News: First Civ Div comes early to some Marines
Story by Lance Cpl. Cayce Nevers
IWAKUNI, Japan - Marines worldwide are now offered the chance for an early end to active service. Marine Administrative Message 371/12 was released July 12, 2012, announcing the fiscal year 13 Voluntary Enlisted Early Release Program.
“The FY13 Voluntary Enlisted Early Release Program [VEERP] is a cost-savings initiative that will permit shaping and sustaining the force within the constraints of the approved budget,” stated MARADMIN 371/12.
The VEERP provides Marines the opportunity to end their active service up to a maximum of 365 days earlier than their original date.
“Marines with an FY13 EAS [1 October 2012 to 30 September 2013] are authorized to request separation on or after 1 October 2012,” according to MARADMIN 371/12. “Marines requesting to separate greater than 90 days early must have an endorsement from the first general officer in the chain of command for major subordinate command visibility of staffing impacts.”
Marines are required to take the mandatory pre-separation class and be medically cleared before their requested early EAS date.
Marines requesting an early EAS need to meet other requirements as well.
“Marines must be eligible for an honorable or general [under honorable conditions] discharge characterization at time of early release,” MARADMIN 371/12 stated. “Individual requests must be submitted via ADCON battalion/squadron commanding officer with endorsement to be considered eligible.
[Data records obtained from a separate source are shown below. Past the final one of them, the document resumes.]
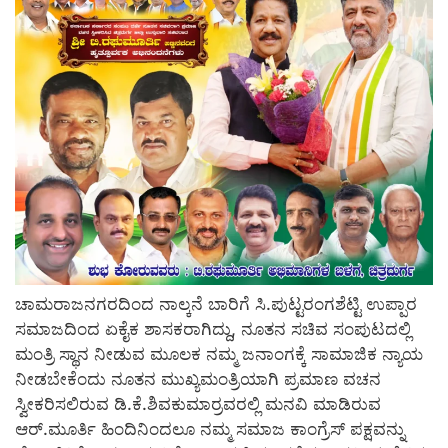
ಚಾಮರಾಜನಗರದಿಂದ ನಾಲ್ಕನೆ ಬಾರಿಗೆ ಸಿ.ಪುಟ್ಟರಂಗಶೆಟ್ಟಿ ಉಪ್ಪಾರ
ಸಮಾಜದಿಂದ ಏಕೈಕ ಶಾಸಕರಾಗಿದ್ದು, ನೂತನ ಸಚಿವ ಸಂಪುಟದಲ್ಲಿ
ಮಂತ್ರಿ ಸ್ಥಾನ ನೀಡುವ ಮೂಲಕ ನಮ್ಮ ಜನಾಂಗಕ್ಕೆ ಸಾಮಾಜಿಕ ನ್ಯಾಯ
ನೀಡಬೇಕೆಂದು ನೂತನ ಮುಖ್ಯಮಂತ್ರಿಯಾಗಿ ಪ್ರಮಾಣ ವಚನ
ಸ್ವೀಕರಿಸಲಿರುವ ಡಿ.ಕೆ.ಶಿವಕುಮಾರ್‍ರವರಲ್ಲಿ ಮನವಿ ಮಾಡಿರುವ
ಆರ್.ಮೂರ್ತಿ ಹಿಂದಿನಿಂದಲೂ ನಮ್ಮ ಸಮಾಜ ಕಾಂಗ್ರೆಸ್ ಪಕ್ಷವನ್ನು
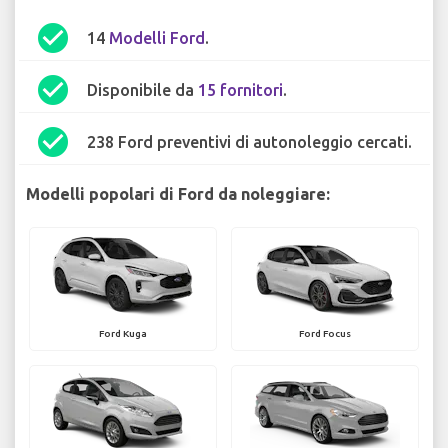
check_circle
14
Modelli Ford
.
check_circle
Disponibile da
15 fornitori
.
check_circle
238 Ford preventivi di autonoleggio cercati.
Modelli popolari di Ford da noleggiare:
Ford Kuga
Ford Focus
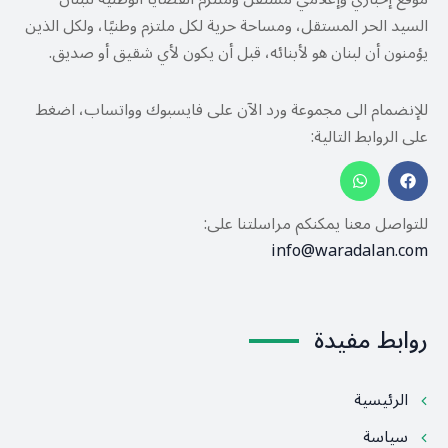
السيد الحر المستقل، ومساحة حرية لكل ملتزم وطنيًا، ولكل الذين
يؤمنون أن لبنان هو لأبنائه، قبل أن يكون لأي شقيق أو صديق.
للإنضمام الى مجموعة ورد الآن على فايسبوك وواتساب، اضغط
على الروابط التالية:
للتواصل معنا يمكنكم مراسلتنا على:
info@waradalan.com
روابط مفيدة
الرئيسية
سياسة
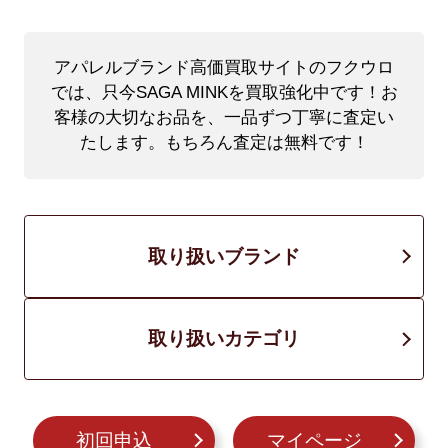
アパレルブランド高価買取サイトのフクウロ
では、只今SAGA MINKを買取強化中です！
お
客様の大切なお品を、一品ずつ丁寧に査定い
たします。もちろん査定は無料です！
取り扱いブランド
取り扱いカテゴリ
初回申込
マイページ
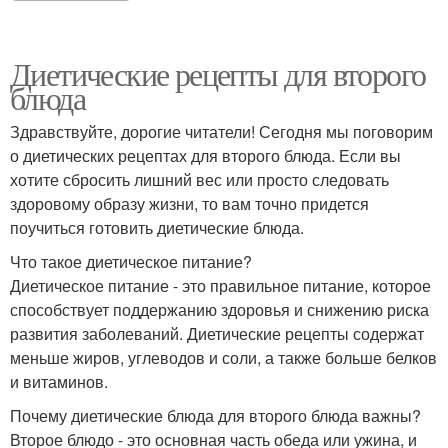
Диетические рецепты для второго
блюда
Здравствуйте, дорогие читатели! Сегодня мы поговорим
о диетических рецептах для второго блюда. Если вы
хотите сбросить лишний вес или просто следовать
здоровому образу жизни, то вам точно придется
поучиться готовить диетические блюда.
Что такое диетическое питание?
Диетическое питание - это правильное питание, которое
способствует поддержанию здоровья и снижению риска
развития заболеваний. Диетические рецепты содержат
меньше жиров, углеводов и соли, а также больше белков
и витаминов.
Почему диетические блюда для второго блюда важны?
Второе блюдо - это основная часть обеда или ужина, и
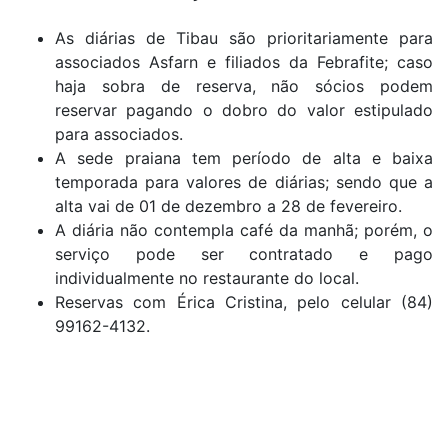
As diárias de Tibau são prioritariamente para
associados Asfarn e filiados da Febrafite; caso
haja sobra de reserva, não sócios podem
reservar pagando o dobro do valor estipulado
para associados.
A sede praiana tem período de alta e baixa
temporada para valores de diárias; sendo que a
alta vai de 01 de dezembro a 28 de fevereiro.
A diária não contempla café da manhã; porém, o
serviço pode ser contratado e pago
individualmente no restaurante do local.
Reservas com Érica Cristina, pelo celular (84)
99162-4132.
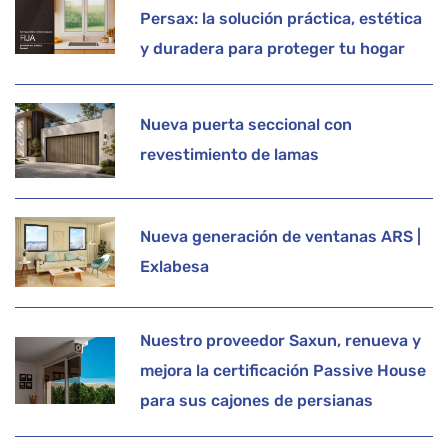
Persax: la solución práctica, estética
y duradera para proteger tu hogar
Nueva puerta seccional con
revestimiento de lamas
Nueva generación de ventanas ARS |
Exlabesa
Nuestro proveedor Saxun, renueva y
mejora la certificación Passive House
para sus cajones de persianas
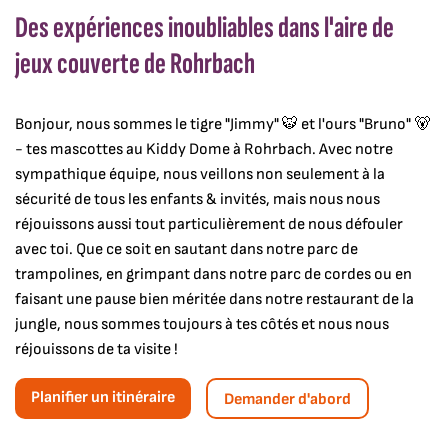
Des expériences inoubliables dans l'aire de
jeux couverte de Rohrbach
Bonjour, nous sommes le tigre "Jimmy" 🐯 et l'ours "Bruno" 🐻
- tes mascottes au Kiddy Dome à Rohrbach. Avec notre
sympathique équipe, nous veillons non seulement à la
sécurité de tous les enfants & invités, mais nous nous
réjouissons aussi tout particulièrement de nous défouler
avec toi. Que ce soit en sautant dans notre parc de
trampolines, en grimpant dans notre parc de cordes ou en
faisant une pause bien méritée dans notre restaurant de la
jungle, nous sommes toujours à tes côtés et nous nous
réjouissons de ta visite !
Planifier un itinéraire
Demander d'abord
Marines currently serving in anticipation of gaining United States citizenship must have served a minimum of three years active service at the time of early release.”
There are also requirements for Marines which will make them ineligible for the program.
“Marines meeting any of the following conditions are ineligible to participate in the FY13 Voluntary Enlisted Early Release Program: Marines who do not have an FY12 or FY13 EAS date,” stated MARADMIN 371/12. “Marines scheduled for transfer to the [Fleet Marine Corps Reserve] or retired list, Marines who are indebted to the government [to include advance and excess leave], indebted Marines desiring early separation can make accelerated repayment of their debts by increasing scheduled installment amounts and by making cash collections to repay their indebtedness. Indebtedness must be entirely resolved prior to early release.”
Other reasons Marines can become ineligible are for Marines who are being released under other early-out programs, Marines who are participating in the National Call to Service Program, Marines who are on terminal leave and Marines who have symptoms of Post-Traumatic Stress Disorder/Traumatic Brain Injury and are currently going through treatment or evaluations.
Marines will receive the same benefits as if they were to EAS after four years if released through this MARADMIN.